PROBLEM STATEMENT |
Copy each line of the following material that has the string "job中".
Start of Block
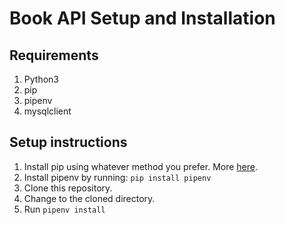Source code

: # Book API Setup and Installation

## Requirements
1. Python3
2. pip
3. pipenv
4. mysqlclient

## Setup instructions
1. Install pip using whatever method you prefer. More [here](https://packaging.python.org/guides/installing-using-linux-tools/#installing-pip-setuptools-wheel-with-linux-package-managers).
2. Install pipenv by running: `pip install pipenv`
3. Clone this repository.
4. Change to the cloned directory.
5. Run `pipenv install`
End of Block
Start of Block
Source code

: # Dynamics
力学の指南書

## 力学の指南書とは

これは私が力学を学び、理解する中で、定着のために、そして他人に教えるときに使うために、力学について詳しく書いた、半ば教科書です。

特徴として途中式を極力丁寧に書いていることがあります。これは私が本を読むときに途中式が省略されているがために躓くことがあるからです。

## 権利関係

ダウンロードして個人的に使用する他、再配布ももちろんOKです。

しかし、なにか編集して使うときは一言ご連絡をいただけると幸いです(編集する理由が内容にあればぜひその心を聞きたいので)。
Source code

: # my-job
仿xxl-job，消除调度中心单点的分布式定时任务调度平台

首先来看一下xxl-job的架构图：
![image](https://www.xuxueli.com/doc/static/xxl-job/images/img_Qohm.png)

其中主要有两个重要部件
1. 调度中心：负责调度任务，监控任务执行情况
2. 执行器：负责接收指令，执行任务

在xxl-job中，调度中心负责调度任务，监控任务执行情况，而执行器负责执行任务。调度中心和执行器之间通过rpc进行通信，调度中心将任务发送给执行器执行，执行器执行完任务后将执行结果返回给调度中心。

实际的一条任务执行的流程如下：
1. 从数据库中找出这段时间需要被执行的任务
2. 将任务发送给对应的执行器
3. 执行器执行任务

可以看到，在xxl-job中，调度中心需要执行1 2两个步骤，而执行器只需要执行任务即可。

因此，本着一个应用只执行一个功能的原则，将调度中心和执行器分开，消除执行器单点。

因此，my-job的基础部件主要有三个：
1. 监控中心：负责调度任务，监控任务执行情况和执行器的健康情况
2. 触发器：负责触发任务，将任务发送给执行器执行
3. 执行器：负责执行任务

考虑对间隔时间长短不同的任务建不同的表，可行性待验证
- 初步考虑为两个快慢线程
End of Block
PROBLEM SOLUTION |
在xxl-job中，调度中心负责调度任务，监控任务执行情况，而执行器负责执行任务。调度中心和执行器之间通过rpc进行通信，调度中心将任务发送给执行器执行，执行器执行完任务后将执行结果返回给调度中心。
可以看到，在xxl-job中，调度中心需要执行1 2两个步骤，而执行器只需要执行任务即可。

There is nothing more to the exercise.